What I find most remarkable about all of this – the speech, the riots, the animus against feminism – is that so many are still so surprised by similar events occurring twenty-five years later.
On one hand it is surprising that so many police officers still can't seem to stop beating people, it is surprising that the ERA still hasn't passed, and it is also surprising that even the gains made in terms of "the amoral idea that gay and lesbian couples should have the same standing in law as married men and women" remain uncertain. The state of play in 2017 seems not to have changed since 1992, the political problems besetting American lives are still unsolved, and neither Barack Obama nor the internet changed things as much as we expected them to. But on the other hand, this surprise is not innocent. It may be akin to innocence, but it is an innocence strongly blended with ignorance and the desire to maintain the same moral order Buchanan called for, without being called out for it. Being surprised by the state of the nation and being surprised by people's experience of the nation as it differs from your own are basically the same thing.
This brings that 'culture war' right down to where it is most meaningful to me: the personal.
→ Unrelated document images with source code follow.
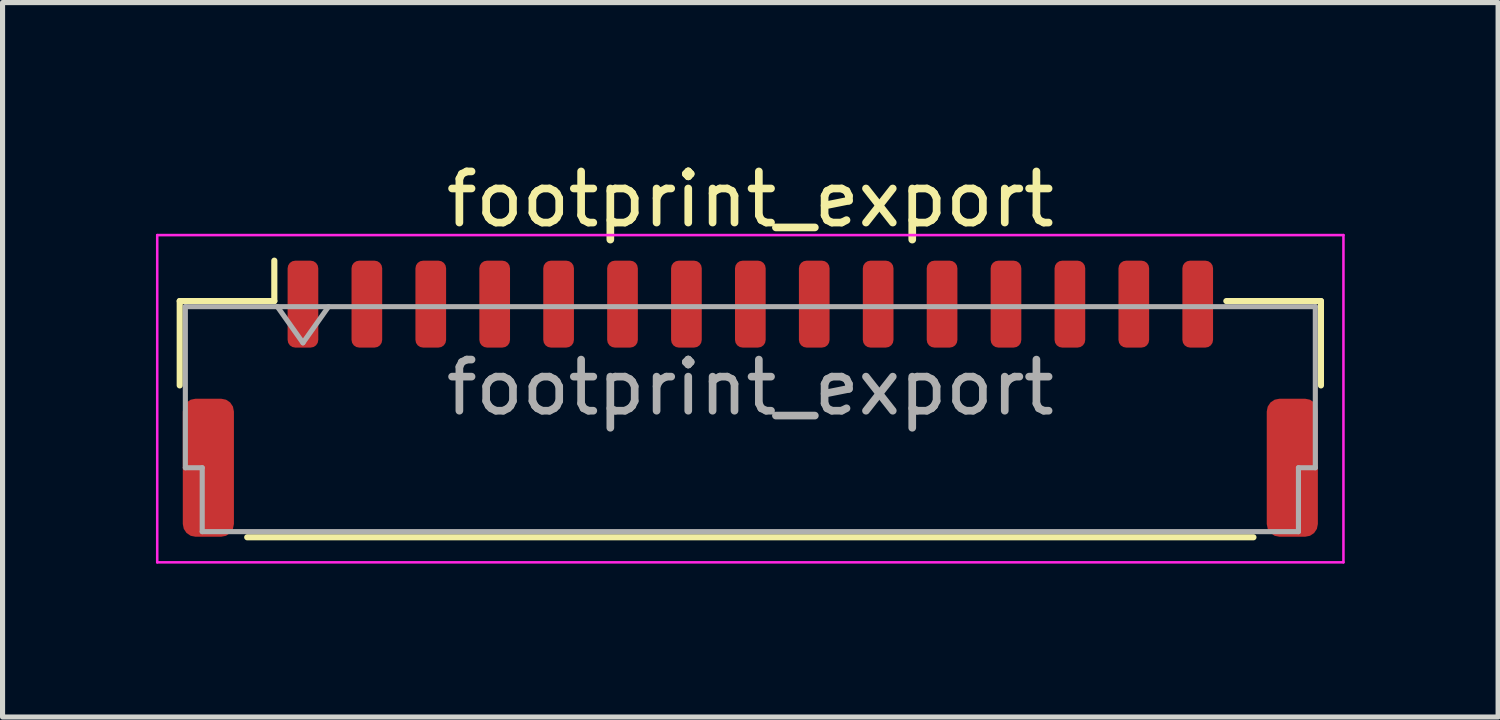
<source format=kicad_pcb>
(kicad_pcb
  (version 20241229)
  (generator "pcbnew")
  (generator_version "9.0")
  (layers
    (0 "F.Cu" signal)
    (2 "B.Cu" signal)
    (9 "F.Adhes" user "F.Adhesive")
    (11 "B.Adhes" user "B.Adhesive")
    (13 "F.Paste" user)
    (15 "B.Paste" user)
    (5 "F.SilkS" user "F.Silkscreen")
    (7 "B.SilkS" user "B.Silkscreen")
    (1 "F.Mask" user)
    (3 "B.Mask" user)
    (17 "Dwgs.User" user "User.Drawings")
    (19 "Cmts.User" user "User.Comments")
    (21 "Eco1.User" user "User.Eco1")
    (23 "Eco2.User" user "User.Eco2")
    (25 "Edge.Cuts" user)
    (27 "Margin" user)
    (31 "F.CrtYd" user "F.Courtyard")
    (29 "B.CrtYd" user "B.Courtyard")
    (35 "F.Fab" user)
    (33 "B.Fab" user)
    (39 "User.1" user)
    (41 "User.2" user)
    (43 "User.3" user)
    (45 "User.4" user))
  (footprint "footprint_export"
    (layer "F.Cu")
    (at 11.625 4.748)
    (property "Reference" "footprint_export" (at 0 -3.9 0) (layer "F.SilkS") (effects (font (size 1 1) (thickness 0.15))))
    (attr smd)
    (fp_line (start -11.16 -1.91) (end -9.31 -1.91) (stroke (width 0.12) (type solid)) (layer "F.SilkS"))
    (fp_line (start -11.16 -0.26) (end -11.16 -1.91) (stroke (width 0.12) (type solid)) (layer "F.SilkS"))
    (fp_line (start -9.84 2.71) (end 9.84 2.71) (stroke (width 0.12) (type solid)) (layer "F.SilkS"))
    (fp_line (start -9.31 -1.91) (end -9.31 -2.7) (stroke (width 0.12) (type solid)) (layer "F.SilkS"))
    (fp_line (start 11.16 -1.91) (end 9.31 -1.91) (stroke (width 0.12) (type solid)) (layer "F.SilkS"))
    (fp_line (start 11.16 -0.26) (end 11.16 -1.91) (stroke (width 0.12) (type solid)) (layer "F.SilkS"))
    (fp_line (start -11.6 -3.2) (end -11.6 3.2) (stroke (width 0.05) (type solid)) (layer "F.CrtYd"))
    (fp_line (start -11.6 3.2) (end 11.6 3.2) (stroke (width 0.05) (type solid)) (layer "F.CrtYd"))
    (fp_line (start 11.6 -3.2) (end -11.6 -3.2) (stroke (width 0.05) (type solid)) (layer "F.CrtYd"))
    (fp_line (start 11.6 3.2) (end 11.6 -3.2) (stroke (width 0.05) (type solid)) (layer "F.CrtYd"))
    (fp_line (start -11.05 -1.8) (end -11.05 1.35) (stroke (width 0.1) (type solid)) (layer "F.Fab"))
    (fp_line (start -11.05 -1.8) (end 11.05 -1.8) (stroke (width 0.1) (type solid)) (layer "F.Fab"))
    (fp_line (start -11.05 1.35) (end -10.72 1.35) (stroke (width 0.1) (type solid)) (layer "F.Fab"))
    (fp_line (start -10.72 1.35) (end -10.72 2.6) (stroke (width 0.1) (type solid)) (layer "F.Fab"))
    (fp_line (start -10.72 2.6) (end 10.72 2.6) (stroke (width 0.1) (type solid)) (layer "F.Fab"))
    (fp_line (start -9.25 -1.8) (end -8.75 -1.093) (stroke (width 0.1) (type solid)) (layer "F.Fab"))
    (fp_line (start -8.75 -1.093) (end -8.25 -1.8) (stroke (width 0.1) (type solid)) (layer "F.Fab"))
    (fp_line (start 10.72 1.35) (end 11.05 1.35) (stroke (width 0.1) (type solid)) (layer "F.Fab"))
    (fp_line (start 10.72 2.6) (end 10.72 1.35) (stroke (width 0.1) (type solid)) (layer "F.Fab"))
    (fp_line (start 11.05 -1.8) (end 11.05 1.35) (stroke (width 0.1) (type solid)) (layer "F.Fab"))
    (fp_text user "${REFERENCE}" (at 0 -0.22 0) (layer "F.Fab") (effects (font (size 1 1) (thickness 0.15))))
    (pad "1" smd roundrect (at -8.75 -1.85) (size 0.6 1.7) (layers "F.Cu" "F.Mask" "F.Paste") (roundrect_rratio 0.25))
    (pad "2" smd roundrect (at -7.5 -1.85) (size 0.6 1.7) (layers "F.Cu" "F.Mask" "F.Paste") (roundrect_rratio 0.25))
    (pad "3" smd roundrect (at -6.25 -1.85) (size 0.6 1.7) (layers "F.Cu" "F.Mask" "F.Paste") (roundrect_rratio 0.25))
    (pad "4" smd roundrect (at -5 -1.85) (size 0.6 1.7) (layers "F.Cu" "F.Mask" "F.Paste") (roundrect_rratio 0.25))
    (pad "5" smd roundrect (at -3.75 -1.85) (size 0.6 1.7) (layers "F.Cu" "F.Mask" "F.Paste") (roundrect_rratio 0.25))
    (pad "6" smd roundrect (at -2.5 -1.85) (size 0.6 1.7) (layers "F.Cu" "F.Mask" "F.Paste") (roundrect_rratio 0.25))
    (pad "7" smd roundrect (at -1.25 -1.85) (size 0.6 1.7) (layers "F.Cu" "F.Mask" "F.Paste") (roundrect_rratio 0.25))
    (pad "8" smd roundrect (at 0 -1.85) (size 0.6 1.7) (layers "F.Cu" "F.Mask" "F.Paste") (roundrect_rratio 0.25))
    (pad "9" smd roundrect (at 1.25 -1.85) (size 0.6 1.7) (layers "F.Cu" "F.Mask" "F.Paste") (roundrect_rratio 0.25))
    (pad "10" smd roundrect (at 2.5 -1.85) (size 0.6 1.7) (layers "F.Cu" "F.Mask" "F.Paste") (roundrect_rratio 0.25))
    (pad "11" smd roundrect (at 3.75 -1.85) (size 0.6 1.7) (layers "F.Cu" "F.Mask" "F.Paste") (roundrect_rratio 0.25))
    (pad "12" smd roundrect (at 5 -1.85) (size 0.6 1.7) (layers "F.Cu" "F.Mask" "F.Paste") (roundrect_rratio 0.25))
    (pad "13" smd roundrect (at 6.25 -1.85) (size 0.6 1.7) (layers "F.Cu" "F.Mask" "F.Paste") (roundrect_rratio 0.25))
    (pad "14" smd roundrect (at 7.5 -1.85) (size 0.6 1.7) (layers "F.Cu" "F.Mask" "F.Paste") (roundrect_rratio 0.25))
    (pad "15" smd roundrect (at 8.75 -1.85) (size 0.6 1.7) (layers "F.Cu" "F.Mask" "F.Paste") (roundrect_rratio 0.25))
    (pad "MP" smd roundrect (at -10.6 1.35) (size 1 2.7) (layers "F.Cu" "F.Mask" "F.Paste") (roundrect_rratio 0.25))
    (pad "MP" smd roundrect (at 10.6 1.35) (size 1 2.7) (layers "F.Cu" "F.Mask" "F.Paste") (roundrect_rratio 0.25)))
  (gr_rect
    (start -3 -3)
    (end 26.25 10.973)
    (stroke (width 0.1) (type default))
    (fill no)
    (layer "Edge.Cuts")))
</source>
We don't have a culture war, Mr Buchanan, but we do have a culture that warns us not to get too close, that wants people to carefully regulate their expressions of emotion, that forbids men to cry or women to speak forcefully. And so we clump up online to find self-support but we don't talk to the people next to us on the elevator, and a lot of us are okay at arguing over non-issues like celebrities' life choices, but we aren't very good at offering real emotional support in the moment, especially with people we feel we don't resemble. And politicians that exploit that emotional ignorance and learned inability are the real problem.